**Try it**
Go through the material line by line and copy each one with the word "AlternateReverse".

________________________________________

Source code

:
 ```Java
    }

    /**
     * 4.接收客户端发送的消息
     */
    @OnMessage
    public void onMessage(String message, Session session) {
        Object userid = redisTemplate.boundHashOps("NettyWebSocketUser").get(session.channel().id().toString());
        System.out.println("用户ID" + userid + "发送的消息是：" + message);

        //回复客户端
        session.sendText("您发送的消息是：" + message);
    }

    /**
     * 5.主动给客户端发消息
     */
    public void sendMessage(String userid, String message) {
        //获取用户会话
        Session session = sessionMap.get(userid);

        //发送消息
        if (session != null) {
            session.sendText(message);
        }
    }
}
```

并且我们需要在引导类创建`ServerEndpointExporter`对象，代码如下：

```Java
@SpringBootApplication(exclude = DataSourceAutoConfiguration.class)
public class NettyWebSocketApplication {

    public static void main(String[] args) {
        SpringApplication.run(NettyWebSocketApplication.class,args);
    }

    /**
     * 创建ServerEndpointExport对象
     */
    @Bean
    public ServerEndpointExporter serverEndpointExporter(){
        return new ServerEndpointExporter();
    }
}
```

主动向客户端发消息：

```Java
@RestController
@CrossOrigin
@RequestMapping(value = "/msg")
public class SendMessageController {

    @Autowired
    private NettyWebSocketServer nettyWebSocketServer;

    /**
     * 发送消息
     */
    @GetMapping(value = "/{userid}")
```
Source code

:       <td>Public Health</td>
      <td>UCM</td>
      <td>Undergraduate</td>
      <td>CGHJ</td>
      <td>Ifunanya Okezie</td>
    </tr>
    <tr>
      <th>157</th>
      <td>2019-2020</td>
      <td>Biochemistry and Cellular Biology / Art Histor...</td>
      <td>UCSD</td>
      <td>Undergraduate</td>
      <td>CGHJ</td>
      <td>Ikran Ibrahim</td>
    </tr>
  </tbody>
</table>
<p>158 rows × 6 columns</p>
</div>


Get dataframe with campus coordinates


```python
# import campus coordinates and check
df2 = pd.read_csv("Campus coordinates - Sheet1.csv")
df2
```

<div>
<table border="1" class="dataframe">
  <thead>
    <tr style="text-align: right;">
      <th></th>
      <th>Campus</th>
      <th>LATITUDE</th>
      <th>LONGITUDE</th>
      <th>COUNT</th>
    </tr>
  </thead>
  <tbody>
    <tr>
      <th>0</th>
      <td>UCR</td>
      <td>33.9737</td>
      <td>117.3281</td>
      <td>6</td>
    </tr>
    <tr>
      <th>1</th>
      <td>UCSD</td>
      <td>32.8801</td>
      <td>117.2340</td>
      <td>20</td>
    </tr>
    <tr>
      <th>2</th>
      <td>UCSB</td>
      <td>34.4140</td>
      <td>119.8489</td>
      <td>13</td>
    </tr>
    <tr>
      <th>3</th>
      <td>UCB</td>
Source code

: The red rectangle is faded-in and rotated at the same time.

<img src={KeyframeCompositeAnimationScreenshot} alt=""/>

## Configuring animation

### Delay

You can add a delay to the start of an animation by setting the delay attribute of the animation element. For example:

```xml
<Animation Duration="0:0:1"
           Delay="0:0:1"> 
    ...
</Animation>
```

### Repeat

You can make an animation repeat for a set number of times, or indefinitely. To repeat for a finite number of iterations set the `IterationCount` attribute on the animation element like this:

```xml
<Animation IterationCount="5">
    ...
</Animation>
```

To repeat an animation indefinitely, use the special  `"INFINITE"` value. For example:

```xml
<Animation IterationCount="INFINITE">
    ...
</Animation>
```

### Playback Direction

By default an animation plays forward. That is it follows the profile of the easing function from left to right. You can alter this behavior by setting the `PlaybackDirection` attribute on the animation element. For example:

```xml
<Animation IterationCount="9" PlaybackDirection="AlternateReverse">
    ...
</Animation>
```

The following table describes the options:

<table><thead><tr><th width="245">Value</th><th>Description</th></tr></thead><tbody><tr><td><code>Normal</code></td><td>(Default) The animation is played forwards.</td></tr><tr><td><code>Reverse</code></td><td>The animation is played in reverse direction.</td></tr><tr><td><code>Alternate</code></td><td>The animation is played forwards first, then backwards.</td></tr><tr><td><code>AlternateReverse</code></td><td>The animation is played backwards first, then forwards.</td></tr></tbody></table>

________________________________________

**Output of the task**
<Animation IterationCount="9" PlaybackDirection="AlternateReverse">
<table><thead><tr><th width="245">Value</th><th>Description</th></tr></thead><tbody><tr><td><code>Normal</code></td><td>(Default) The animation is played forwards.</td></tr><tr><td><code>Reverse</code></td><td>The animation is played in reverse direction.</td></tr><tr><td><code>Alternate</code></td><td>The animation is played forwards first, then backwards.</td></tr><tr><td><code>AlternateReverse</code></td><td>The animation is played backwards first, then forwards.</td></tr></tbody></table>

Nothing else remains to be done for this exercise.